Know Mosquito, No Malaria

Do you know that children under the age of five are among the most vulnerable when it comes to malaria? We talk to a renowned expert to help you with key inputs.

By Monali Bordoloi

Know Mosquito, No Malaria

Pratima loves gardening. However, after the birth of her baby, she is not able to tend to her garden. Now, her whole garden is in a mess. The grass has grown taller due to lack of regular trimming and the flower pots are full of dirty water. Her once beautiful garden is now a breeding ground for mosquitos. One day, her two-year-old son, Samanyu, has high fever and chills. A visit to the doctor and subsequent blood tests confirm her son has malaria. During discussions with Pratima, the doctor points to the garden as the culprit behind her son’s illness.

Pratima’s situation is not an isolated one. Every year, many people, including children, become victims of dreaded malaria.

According to the World Health Organization (WHO), India has the 4th highest number of malaria cases and deaths in the world. One recent study states that 95 percent of India’s population lives in ‘malaria-endemic areas’. That makes it even more important to take measures to eradicate the disease.

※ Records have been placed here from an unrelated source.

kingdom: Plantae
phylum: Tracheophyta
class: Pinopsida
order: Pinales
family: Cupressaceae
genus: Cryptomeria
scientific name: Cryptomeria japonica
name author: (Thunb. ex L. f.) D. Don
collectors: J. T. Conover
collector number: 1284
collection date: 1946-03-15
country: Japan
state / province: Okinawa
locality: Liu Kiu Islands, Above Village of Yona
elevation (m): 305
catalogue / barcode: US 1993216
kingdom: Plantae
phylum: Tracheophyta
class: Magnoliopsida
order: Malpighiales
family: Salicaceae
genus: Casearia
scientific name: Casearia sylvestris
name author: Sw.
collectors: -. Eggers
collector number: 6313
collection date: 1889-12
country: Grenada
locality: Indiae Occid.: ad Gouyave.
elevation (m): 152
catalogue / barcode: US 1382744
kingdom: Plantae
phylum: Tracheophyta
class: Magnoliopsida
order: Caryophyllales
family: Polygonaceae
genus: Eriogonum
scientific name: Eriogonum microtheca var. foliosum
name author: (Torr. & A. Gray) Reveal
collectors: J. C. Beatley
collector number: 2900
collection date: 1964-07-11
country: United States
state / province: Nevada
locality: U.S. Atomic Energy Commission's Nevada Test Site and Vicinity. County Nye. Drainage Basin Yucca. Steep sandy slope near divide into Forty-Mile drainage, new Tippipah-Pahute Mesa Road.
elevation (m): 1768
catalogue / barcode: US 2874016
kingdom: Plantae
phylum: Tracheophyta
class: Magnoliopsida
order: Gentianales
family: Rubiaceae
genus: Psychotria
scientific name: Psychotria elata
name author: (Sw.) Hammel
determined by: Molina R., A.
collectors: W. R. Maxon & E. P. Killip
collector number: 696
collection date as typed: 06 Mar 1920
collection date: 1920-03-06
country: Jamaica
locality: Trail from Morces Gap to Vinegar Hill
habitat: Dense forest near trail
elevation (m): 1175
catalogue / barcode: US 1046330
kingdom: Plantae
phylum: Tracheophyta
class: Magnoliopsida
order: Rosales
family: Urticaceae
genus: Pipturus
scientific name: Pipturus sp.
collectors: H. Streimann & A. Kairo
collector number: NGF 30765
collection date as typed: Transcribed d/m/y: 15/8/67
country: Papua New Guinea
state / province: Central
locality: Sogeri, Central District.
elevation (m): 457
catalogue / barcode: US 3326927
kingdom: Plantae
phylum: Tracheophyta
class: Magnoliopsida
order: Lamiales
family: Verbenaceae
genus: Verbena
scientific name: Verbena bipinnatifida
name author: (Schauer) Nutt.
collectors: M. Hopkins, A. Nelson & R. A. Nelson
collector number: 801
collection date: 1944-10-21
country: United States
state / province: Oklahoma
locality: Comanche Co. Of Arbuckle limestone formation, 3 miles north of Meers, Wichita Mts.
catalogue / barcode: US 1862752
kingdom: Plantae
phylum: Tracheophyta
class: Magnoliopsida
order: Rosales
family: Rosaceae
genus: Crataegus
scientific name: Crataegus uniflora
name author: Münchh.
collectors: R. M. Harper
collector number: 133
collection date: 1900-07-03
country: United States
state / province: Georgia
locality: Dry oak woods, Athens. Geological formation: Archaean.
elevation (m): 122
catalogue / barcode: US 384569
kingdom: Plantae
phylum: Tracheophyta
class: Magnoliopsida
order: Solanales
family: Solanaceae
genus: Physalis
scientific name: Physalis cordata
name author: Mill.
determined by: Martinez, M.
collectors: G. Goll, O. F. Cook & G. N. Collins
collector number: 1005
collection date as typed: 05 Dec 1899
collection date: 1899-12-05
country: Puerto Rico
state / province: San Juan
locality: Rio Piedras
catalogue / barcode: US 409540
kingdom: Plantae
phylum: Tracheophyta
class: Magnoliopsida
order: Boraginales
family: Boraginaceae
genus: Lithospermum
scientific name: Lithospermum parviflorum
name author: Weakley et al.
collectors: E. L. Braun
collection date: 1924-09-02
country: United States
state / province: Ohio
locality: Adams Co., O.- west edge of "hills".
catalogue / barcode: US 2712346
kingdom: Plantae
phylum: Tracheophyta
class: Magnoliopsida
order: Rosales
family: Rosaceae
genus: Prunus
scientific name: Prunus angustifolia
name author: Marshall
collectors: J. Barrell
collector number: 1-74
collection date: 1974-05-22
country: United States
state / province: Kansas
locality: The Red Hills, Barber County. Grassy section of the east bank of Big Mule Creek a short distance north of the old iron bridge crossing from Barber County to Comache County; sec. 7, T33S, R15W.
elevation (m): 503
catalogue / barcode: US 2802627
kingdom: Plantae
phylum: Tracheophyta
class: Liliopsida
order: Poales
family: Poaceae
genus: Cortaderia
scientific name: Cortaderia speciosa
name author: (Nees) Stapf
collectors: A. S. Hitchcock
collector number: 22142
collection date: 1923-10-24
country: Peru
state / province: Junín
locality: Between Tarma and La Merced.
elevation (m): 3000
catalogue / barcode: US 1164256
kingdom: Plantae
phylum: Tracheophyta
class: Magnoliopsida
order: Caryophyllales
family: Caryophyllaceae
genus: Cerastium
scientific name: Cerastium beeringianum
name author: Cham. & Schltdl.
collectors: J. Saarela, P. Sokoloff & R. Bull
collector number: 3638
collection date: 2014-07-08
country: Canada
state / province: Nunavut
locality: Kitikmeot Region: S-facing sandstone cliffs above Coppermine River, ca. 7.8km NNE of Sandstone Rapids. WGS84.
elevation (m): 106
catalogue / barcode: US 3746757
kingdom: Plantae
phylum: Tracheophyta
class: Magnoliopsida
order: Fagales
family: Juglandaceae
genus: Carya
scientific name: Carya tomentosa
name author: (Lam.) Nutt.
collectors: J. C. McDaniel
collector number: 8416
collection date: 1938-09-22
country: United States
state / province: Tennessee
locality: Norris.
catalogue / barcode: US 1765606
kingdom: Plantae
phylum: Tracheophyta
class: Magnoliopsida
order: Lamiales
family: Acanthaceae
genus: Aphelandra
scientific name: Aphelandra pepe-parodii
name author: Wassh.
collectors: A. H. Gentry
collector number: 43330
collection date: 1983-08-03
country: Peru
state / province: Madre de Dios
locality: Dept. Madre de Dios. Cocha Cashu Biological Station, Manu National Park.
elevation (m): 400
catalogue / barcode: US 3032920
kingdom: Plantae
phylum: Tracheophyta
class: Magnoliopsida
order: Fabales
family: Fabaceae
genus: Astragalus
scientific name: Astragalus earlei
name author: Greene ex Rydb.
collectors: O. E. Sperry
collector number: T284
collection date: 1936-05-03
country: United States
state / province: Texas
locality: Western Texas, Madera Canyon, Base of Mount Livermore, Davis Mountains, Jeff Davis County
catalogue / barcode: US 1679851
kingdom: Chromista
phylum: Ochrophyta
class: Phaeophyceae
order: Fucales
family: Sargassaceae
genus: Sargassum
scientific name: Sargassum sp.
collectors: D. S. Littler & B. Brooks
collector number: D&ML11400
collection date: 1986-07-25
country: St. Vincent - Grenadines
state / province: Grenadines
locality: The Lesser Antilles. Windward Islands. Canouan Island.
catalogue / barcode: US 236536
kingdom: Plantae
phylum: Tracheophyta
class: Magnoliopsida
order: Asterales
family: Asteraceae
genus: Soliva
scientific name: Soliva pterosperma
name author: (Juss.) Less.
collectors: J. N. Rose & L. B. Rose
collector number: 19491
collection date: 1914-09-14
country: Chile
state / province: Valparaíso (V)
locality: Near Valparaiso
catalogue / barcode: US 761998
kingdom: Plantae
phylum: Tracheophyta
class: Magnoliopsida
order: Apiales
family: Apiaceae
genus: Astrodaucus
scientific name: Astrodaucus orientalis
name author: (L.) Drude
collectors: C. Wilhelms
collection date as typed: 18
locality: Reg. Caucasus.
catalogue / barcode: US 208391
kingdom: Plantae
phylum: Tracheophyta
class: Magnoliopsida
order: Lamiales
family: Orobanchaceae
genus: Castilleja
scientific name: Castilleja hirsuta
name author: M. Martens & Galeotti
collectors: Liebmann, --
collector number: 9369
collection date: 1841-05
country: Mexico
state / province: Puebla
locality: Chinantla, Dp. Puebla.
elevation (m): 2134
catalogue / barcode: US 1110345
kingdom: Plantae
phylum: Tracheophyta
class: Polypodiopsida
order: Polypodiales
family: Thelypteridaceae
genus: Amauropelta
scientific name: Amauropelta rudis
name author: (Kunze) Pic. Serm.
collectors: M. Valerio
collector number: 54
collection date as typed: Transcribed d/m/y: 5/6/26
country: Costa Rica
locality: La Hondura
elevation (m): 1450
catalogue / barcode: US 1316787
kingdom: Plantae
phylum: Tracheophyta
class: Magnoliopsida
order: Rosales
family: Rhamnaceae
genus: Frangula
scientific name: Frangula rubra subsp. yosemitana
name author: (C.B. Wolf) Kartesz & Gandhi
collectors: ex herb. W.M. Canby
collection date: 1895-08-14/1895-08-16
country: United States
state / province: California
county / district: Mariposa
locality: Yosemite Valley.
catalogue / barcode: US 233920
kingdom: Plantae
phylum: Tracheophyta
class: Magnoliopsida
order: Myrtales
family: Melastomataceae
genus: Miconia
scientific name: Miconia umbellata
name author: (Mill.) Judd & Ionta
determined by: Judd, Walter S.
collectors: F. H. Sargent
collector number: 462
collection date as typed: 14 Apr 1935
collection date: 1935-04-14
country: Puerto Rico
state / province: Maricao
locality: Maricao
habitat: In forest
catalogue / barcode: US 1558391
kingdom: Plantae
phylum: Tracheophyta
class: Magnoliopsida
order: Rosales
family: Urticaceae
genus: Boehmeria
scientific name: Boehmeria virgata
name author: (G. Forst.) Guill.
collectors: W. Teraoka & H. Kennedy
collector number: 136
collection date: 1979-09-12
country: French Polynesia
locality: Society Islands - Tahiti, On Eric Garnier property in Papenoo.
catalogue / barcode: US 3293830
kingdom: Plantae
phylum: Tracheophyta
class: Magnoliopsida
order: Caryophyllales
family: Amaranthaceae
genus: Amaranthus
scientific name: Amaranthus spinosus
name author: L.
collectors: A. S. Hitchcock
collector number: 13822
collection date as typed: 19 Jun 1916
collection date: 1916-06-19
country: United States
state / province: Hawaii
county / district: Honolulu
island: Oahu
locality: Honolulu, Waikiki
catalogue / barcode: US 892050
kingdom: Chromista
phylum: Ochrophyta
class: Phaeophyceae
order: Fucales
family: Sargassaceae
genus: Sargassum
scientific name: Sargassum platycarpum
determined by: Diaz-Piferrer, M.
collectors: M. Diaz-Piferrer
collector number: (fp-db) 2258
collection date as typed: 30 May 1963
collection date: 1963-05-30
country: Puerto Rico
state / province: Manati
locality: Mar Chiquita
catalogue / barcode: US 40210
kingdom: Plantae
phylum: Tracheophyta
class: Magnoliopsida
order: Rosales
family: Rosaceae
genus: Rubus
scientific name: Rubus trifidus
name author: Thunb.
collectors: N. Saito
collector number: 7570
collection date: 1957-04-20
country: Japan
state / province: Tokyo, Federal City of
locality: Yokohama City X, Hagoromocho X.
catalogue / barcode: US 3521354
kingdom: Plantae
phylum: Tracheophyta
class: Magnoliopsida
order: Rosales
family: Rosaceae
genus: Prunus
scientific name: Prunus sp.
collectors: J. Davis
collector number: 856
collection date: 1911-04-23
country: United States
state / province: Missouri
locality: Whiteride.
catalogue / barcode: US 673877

But yes, with a little bit of care, malaria can be prevented. For those suffering from malaria, there is a standard medication and care that can help them recover from it. We talk to Prof. B Reddya Naik, Director, Sir Ronald Ross Institute of Tropical and Communicable Diseases, for answers to some FAQs on the disease.

Is malaria infectious or contagious? How does it spread?

Malaria is an infectious disease. It is spread by a particular type of female mosquito called Anopheles mosquito. The mosquito acts as a vector (vehicle) to transport the malaria-causing parasite called Plasmodium. This is the reason malaria is called a vector-borne disease.

When a female Anopheles mosquito bites a person with malaria, the Plasmodium parasite gets inside the mosquito. When the infected mosquito bites a normal person, the parasite is transmitted into his bloodstream resulting in malaria.

Within 48 to 72 hours, the Plasmodium parasite multiplies rapidly in the liver and starts infecting red blood cells. Slowly, it breaks down the immune system of the body. A severe form of malaria could even hamper development in young children.

What are the symptoms of malaria? How soon can an infected person know that he has malaria?

Some of the common symptoms of malaria are high fever with chills, sweating, headaches, muscle pain and vomiting. In some cases, symptoms of malaria show up very late. However, in most cases, symptoms start showing within seven to 18 days.

How serious is the disease?

Malaria is one of the deadliest diseases to affect mankind. The fatality rate is more than 40 per cent.

How is the disease diagnosed?

In a high prevalence area, malaria is diagnosed through symptomatic diagnosis where common symptoms of the disease are taken into consideration. However, it is always better to diagnose the disease through a blood sample test.

When the infected mosquito bites a normal person, the parasite is transmitted into his bloodstream resulting in malaria.

What is the treatment and how long does it take to cure?

The treatment and recovery period depends on the intensity of the parasite's attack. Depending on the severity, the treatment could be for a few weeks.

Treatment is also hugely dependent on the drug resistance power of the various species of Plasmodium parasites. Generally, a minimum of two weeks of treatment is recommended for malaria patients. In some cases, there are relapses too.

How can one care for a child infected with malaria? What can one do to ensure a speedy recovery?

An infected child should get enough rest as the disease causes extreme weakness. The child should be properly hydrated with regular water consumption. In addition, healthy, nutritious food should be given to the child to build his immunity.

Are there preventive medicines or vaccines?

The best preventive measure is to wipe out breeding grounds of mosquitos and ensure protection from mosquito bites. There are anti-malarial medications which can be taken, based on the doctor’s advice. Vaccines for malaria are under trial.

Know Mosquito, No Malaria

Are young children and pregnant women at greater risk from malaria?

Yes, due to hormonal changes, pregnant women are at a greater risk. As the immune system of children under five is not fully developed, they are also at risk.

Tell us about other measures to prevent malaria?

Using mosquito nets with a hole size of 1-1.5mm at night could prevent mosquito bites to a large extent. Wearing long-sleeved clothing, using good quality repellent creams or patches also help in bringing down mosquito bites.

Identifying and cleaning mosquito-breeding spots is another effective method of preventing malaria.

Know Mosquito, No Malaria

A word to our parents?

Our focus on eradicating malaria should be on preventive care, not curative care. So, I emphasise on ‘know mosquito, no malaria’. Once you have knowledge about the disease, you can take measures to prevent it.